GitHub disclosed that it is investigating unauthorized access to its internal repositories after attackers compromised an employee's device through a malicious Visual Studio Code extension.
The company says there is currently no evidence that customer repositories or enterprise data were affected, though the incident appears to have exposed thousands of private internal repositories.
GitHub’s initial alert, published early on May 20, confirmed an investigation into unauthorized access to internal repositories and stated that it had not found evidence of impact on customer data stored outside the company’s infrastructure.
A few hours later, the company provided additional details, revealing that the intrusion originated from a “poisoned VS Code extension” installed on an employee's device.
According to GitHub, the compromised endpoint was isolated immediately after detection, and the malicious extension version was removed. The company also said it initiated incident response procedures right away and began rotating sensitive credentials, prioritizing high-impact secrets overnight to reduce the risk of further compromise.
“Our current assessment is that the activity involved exfiltration of GitHub-internal repositories only,” the company said in a follow-up statement. GitHub added that the attackers’ claims of obtaining roughly 3,800 repositories were “directionally consistent” with the company’s ongoing investigation.
GitHub is one of the world’s largest software development platforms, hosting source code repositories and collaboration tools used by millions of developers and enterprises globally. The platform forms a critical part of the software supply chain, meaning security incidents affecting its infrastructure can have broad implications for developers, businesses, and open-source projects.
Treat actor “TeamPCP” claimed responsibility for the breach on the cybercrime forum Breached. In a post advertising the allegedly stolen data, the hackers claimed to possess source code and internal organizational data tied to GitHub’s main platform.
“There is a total of around ~4,000 repos of private code here,” the actor wrote, while offering to provide samples to prospective buyers. The threat group also claimed it was seeking offers above $50,000 and threatened to leak the data publicly if no buyer emerged.

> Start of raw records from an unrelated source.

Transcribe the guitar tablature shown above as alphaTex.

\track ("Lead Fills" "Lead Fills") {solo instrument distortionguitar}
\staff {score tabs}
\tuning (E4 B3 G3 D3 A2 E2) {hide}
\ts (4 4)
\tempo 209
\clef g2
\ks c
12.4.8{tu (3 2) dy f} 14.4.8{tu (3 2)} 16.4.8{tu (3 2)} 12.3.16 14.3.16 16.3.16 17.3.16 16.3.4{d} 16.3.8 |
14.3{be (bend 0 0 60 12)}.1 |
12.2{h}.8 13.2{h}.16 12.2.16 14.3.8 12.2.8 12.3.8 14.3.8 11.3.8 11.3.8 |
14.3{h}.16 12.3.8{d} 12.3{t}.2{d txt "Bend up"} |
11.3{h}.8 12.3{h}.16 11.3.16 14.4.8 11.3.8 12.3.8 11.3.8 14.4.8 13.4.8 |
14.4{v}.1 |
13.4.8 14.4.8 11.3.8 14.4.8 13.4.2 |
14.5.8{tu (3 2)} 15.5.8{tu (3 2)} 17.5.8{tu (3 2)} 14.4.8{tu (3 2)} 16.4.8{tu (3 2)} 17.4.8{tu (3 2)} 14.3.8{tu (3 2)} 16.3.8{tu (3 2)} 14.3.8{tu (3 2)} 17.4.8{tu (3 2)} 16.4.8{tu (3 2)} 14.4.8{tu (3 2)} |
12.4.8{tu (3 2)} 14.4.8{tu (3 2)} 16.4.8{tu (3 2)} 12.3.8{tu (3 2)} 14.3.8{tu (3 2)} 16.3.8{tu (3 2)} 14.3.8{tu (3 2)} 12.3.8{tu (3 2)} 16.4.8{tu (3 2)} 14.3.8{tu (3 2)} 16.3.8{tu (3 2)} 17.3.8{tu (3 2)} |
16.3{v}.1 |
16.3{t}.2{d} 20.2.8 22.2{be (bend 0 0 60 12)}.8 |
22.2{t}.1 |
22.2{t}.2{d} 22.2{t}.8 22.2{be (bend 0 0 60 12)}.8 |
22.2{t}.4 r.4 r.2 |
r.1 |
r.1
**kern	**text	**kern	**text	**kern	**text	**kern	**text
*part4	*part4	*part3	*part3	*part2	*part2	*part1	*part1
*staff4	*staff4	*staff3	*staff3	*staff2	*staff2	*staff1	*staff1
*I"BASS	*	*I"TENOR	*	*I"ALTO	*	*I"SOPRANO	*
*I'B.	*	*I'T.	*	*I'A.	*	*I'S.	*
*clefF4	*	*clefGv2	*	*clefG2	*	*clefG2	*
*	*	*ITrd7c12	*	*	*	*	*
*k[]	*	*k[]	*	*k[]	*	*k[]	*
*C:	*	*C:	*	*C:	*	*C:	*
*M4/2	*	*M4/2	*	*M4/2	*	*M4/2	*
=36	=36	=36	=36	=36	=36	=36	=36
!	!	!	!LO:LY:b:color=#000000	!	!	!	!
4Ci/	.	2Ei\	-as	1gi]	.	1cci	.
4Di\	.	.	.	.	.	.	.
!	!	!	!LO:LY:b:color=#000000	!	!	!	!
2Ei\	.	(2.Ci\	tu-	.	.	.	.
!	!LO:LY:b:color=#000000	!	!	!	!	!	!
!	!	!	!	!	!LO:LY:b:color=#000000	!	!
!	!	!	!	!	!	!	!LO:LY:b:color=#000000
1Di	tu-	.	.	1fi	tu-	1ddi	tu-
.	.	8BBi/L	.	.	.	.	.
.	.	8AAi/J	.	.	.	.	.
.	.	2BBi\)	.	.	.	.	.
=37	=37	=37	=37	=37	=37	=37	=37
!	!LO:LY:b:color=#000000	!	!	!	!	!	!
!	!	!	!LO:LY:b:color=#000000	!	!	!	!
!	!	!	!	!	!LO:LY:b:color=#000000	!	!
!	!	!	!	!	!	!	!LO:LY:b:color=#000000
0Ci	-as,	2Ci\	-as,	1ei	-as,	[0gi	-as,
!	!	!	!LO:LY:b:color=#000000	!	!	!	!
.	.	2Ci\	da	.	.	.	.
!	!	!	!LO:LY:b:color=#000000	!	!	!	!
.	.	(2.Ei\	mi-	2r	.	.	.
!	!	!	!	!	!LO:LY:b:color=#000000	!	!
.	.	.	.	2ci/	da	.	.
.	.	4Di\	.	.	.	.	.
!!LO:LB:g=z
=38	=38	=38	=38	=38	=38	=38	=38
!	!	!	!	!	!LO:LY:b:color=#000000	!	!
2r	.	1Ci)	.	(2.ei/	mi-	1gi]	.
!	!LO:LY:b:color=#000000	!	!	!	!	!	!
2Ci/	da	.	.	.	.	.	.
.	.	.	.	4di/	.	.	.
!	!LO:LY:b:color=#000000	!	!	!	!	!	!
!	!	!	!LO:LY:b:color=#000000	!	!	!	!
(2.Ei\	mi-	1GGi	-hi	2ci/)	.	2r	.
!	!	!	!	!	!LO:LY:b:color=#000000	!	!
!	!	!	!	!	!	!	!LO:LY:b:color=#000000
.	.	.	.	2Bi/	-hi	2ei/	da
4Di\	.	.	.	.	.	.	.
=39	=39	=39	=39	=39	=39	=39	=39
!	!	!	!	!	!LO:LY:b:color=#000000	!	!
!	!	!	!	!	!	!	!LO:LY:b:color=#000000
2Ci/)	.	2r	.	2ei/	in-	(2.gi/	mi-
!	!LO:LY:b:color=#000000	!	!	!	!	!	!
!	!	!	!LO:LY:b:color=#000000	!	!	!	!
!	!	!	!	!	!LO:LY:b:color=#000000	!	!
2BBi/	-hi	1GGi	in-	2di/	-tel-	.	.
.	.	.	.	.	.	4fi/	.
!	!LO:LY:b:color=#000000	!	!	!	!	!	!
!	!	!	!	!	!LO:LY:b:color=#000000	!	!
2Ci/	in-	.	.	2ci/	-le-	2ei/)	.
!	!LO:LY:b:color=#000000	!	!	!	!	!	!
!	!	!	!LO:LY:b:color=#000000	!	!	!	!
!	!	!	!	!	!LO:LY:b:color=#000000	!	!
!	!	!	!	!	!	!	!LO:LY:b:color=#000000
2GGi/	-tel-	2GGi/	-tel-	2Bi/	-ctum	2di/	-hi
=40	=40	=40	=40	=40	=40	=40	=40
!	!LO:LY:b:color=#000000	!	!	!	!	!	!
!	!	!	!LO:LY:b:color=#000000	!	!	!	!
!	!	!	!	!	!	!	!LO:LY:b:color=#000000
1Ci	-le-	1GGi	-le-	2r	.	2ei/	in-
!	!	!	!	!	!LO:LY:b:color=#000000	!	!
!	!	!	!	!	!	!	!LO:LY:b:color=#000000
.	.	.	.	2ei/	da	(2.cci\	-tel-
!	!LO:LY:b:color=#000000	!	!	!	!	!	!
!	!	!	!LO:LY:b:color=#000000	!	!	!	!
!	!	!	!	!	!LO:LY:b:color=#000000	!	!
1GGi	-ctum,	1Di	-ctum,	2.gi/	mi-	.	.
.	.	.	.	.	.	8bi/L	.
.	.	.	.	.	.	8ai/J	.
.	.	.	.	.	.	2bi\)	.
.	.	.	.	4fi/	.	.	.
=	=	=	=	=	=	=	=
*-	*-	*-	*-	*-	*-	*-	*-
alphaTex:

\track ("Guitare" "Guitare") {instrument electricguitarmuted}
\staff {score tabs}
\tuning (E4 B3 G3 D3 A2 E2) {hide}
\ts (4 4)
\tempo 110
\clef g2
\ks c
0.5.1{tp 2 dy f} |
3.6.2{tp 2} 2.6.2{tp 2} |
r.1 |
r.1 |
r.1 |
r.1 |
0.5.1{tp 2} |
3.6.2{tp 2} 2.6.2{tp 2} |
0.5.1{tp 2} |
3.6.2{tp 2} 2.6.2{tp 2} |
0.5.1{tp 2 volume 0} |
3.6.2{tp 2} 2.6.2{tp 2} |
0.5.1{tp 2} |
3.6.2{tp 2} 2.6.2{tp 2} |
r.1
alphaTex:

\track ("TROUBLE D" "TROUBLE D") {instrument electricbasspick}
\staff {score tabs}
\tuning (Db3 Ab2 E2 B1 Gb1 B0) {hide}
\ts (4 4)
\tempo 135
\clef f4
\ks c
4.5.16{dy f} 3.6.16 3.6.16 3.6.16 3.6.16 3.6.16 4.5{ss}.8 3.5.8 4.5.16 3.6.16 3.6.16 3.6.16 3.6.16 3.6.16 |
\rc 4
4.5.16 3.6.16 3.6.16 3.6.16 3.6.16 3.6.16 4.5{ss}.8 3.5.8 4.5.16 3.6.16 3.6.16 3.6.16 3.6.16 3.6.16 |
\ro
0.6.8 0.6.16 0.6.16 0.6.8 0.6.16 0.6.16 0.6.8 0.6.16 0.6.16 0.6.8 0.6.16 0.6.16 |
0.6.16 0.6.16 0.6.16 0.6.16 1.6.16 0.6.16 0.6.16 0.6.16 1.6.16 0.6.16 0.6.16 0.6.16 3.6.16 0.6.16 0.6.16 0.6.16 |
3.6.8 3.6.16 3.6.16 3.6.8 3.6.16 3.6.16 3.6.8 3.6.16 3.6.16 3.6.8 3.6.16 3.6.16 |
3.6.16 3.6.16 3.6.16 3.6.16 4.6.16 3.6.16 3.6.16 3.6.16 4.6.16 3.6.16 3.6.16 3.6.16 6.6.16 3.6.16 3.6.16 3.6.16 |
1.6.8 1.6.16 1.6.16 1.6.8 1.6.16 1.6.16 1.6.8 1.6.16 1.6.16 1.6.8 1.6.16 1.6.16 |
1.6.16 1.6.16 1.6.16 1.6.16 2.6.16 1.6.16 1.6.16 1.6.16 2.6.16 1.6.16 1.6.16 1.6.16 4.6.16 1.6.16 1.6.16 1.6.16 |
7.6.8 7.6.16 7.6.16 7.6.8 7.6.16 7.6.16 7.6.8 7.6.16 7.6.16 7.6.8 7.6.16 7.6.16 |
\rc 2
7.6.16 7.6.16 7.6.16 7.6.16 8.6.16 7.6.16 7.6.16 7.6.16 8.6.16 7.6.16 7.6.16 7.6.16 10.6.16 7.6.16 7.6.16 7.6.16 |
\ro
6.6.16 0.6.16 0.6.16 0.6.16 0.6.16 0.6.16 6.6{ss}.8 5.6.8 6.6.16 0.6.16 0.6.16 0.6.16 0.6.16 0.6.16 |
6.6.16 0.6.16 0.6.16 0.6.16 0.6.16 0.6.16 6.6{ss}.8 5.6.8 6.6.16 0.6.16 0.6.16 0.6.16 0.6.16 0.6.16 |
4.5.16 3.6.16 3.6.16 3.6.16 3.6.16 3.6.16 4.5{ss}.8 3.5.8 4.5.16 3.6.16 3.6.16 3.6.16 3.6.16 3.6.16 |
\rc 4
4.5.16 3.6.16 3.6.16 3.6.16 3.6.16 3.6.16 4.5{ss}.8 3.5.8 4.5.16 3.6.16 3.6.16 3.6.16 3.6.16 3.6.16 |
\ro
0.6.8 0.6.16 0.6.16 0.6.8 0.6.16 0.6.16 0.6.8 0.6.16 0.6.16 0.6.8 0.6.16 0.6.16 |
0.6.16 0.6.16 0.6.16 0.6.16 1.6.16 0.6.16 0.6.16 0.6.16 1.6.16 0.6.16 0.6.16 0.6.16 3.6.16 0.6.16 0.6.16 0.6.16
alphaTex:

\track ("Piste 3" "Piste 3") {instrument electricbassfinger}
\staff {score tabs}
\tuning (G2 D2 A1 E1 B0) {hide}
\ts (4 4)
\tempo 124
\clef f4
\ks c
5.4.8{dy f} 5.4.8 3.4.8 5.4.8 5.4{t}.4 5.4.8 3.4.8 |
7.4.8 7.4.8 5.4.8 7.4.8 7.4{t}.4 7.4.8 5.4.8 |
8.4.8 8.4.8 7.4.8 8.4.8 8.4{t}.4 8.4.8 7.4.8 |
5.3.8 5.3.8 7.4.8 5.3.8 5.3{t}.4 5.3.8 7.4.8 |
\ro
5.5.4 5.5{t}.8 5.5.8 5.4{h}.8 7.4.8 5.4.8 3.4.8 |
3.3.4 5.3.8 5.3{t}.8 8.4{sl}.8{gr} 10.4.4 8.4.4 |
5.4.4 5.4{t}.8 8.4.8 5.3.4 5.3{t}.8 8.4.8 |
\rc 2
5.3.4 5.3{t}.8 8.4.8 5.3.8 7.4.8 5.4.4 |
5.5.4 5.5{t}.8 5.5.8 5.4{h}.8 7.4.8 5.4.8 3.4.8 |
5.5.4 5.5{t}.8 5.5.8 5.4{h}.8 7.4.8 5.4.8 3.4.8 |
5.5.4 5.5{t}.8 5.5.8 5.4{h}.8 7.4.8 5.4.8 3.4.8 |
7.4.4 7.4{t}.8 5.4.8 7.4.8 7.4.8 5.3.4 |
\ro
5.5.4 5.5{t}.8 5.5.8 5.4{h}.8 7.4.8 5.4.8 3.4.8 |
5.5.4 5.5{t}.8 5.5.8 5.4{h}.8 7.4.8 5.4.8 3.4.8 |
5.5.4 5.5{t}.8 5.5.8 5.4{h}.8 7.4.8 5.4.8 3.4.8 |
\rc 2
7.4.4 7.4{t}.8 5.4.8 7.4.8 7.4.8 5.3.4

The attackers published a link allegedly containing a list of compromised repositories, though GitHub has not publicly confirmed the authenticity of any leaked samples or repository listings beyond acknowledging that the attackers’ repository count broadly aligns with internal findings.
TeamPCP has previously been linked to several high-profile intrusions targeting software supply chain and cloud infrastructure. The group was associated with breaches affecting vulnerability scanning firm Trivy, AI gateway project LiteLLM, and systems tied to the European Commission.
GitHub said it is continuing to analyze logs, validate secret rotation efforts, and monitor for follow-on malicious activity. The company added that it will publish a more comprehensive incident report after the investigation is completed.